I’m very happy to see everyone participating in this discussion!
@jon_duke: Yes, I agree we shouldn’t reinvent the wheel, and steal from existing lists where we agree with them. Also agree with @Patrick_Ryan’s point that we should practice what we preach for some time before we make our recommendations ‘official’.
@bcs: I was thinking we could have general recommendations that apply to all types of studies, and specific recommendations for specific types of studies. I dislike the detection-refinement-confirmation classification (but that is another discussion), it seems to make more sense to classify by study design (cohort method, SCCS, etc.)
We already have a demonstration of using negative controls in a CER setting, as you can see in this CohortMethod vignette. And yes, I think all studies should use negative controls.

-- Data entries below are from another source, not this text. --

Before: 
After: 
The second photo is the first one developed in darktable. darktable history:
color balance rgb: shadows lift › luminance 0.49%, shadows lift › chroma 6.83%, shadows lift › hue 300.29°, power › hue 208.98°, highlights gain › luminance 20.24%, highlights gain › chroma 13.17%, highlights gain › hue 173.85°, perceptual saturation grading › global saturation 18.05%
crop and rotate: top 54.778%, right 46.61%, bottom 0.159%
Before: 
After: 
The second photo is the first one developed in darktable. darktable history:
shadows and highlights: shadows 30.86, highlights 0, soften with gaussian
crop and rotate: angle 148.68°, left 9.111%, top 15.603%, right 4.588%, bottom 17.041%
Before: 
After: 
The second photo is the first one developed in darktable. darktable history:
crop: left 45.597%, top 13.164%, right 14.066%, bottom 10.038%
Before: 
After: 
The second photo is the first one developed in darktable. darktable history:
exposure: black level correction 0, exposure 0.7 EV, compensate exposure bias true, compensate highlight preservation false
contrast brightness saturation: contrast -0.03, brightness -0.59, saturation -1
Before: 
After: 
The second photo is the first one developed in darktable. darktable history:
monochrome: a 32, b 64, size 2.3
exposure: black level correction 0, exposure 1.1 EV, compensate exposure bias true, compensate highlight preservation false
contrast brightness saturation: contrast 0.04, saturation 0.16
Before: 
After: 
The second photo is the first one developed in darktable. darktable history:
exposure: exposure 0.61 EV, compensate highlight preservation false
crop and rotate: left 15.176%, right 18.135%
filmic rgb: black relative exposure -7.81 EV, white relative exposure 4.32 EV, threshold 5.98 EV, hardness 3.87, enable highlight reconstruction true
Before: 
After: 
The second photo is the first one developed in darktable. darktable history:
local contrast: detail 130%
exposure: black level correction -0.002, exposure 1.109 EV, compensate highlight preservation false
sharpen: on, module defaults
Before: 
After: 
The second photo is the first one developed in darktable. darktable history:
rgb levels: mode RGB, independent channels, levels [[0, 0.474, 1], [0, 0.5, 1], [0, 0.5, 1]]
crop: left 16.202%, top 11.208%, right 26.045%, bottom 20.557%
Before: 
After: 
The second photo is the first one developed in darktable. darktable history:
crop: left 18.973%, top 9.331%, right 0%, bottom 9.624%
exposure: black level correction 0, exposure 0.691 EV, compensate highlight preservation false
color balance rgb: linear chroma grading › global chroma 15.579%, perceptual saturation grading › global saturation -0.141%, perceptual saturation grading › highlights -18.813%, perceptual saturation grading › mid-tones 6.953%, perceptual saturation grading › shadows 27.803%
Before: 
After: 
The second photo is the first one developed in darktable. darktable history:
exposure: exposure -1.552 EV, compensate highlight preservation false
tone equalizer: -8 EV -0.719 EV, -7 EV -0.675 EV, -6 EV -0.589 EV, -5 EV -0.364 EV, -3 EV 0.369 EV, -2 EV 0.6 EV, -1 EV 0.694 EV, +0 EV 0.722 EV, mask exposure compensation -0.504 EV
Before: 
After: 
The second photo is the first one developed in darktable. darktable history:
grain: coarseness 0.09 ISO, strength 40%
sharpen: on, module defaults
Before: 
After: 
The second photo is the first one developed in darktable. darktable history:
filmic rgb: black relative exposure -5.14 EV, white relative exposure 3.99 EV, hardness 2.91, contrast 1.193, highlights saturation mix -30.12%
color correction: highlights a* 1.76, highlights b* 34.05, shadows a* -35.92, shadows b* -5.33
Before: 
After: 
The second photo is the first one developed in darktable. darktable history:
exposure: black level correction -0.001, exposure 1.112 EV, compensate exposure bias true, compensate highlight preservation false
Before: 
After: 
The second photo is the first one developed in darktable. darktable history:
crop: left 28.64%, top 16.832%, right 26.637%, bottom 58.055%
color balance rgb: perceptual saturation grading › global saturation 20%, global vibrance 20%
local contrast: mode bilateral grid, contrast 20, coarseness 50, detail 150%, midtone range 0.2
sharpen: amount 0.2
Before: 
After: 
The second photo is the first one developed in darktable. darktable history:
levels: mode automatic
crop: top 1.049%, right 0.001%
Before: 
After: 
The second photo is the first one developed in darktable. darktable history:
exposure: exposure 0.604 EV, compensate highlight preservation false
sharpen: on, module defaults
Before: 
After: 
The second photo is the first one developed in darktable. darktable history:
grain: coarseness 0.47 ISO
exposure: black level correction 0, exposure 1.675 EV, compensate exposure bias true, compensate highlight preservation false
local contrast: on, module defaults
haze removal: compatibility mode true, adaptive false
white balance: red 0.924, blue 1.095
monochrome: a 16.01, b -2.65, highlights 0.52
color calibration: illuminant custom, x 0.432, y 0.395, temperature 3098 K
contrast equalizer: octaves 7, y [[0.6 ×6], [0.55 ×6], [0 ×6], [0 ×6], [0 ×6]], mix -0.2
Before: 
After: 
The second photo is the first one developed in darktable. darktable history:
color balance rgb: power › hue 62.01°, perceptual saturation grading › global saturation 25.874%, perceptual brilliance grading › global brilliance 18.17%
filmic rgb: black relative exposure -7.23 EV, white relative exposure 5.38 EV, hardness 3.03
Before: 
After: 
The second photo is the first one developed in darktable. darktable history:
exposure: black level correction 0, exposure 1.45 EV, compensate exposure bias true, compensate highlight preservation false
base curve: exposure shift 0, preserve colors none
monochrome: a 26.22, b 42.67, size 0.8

The reason I mentioned CohortMethod as a ‘proven and tested method’ is because it uses various mechanisms for validation, including unit tests both of the package itself and those included in the Cyclops package. (it is far from complete though, writing unit tests is hard work).
Maybe we should first define some overall principles that we think are important, and turn these into concrete ‘rules’ later on. I would say the overall principles are:
-
Transparency: others should be able to reproduce your study in every detail
-
Be explicit upfront what you want to measure and how: this will avoid hidden multiple testing (fishing expeditions, p-value hacking)
-
(Empirical) validation of your analysis: you should have evidence that your analysis does what you say it does (showing that statistics that are produced have nominal operating characteristics (e.g. p-value calibration), showing that specific important assumptions are met (e.g. covariate balance), using unit tests to validate pieces of code, etc.)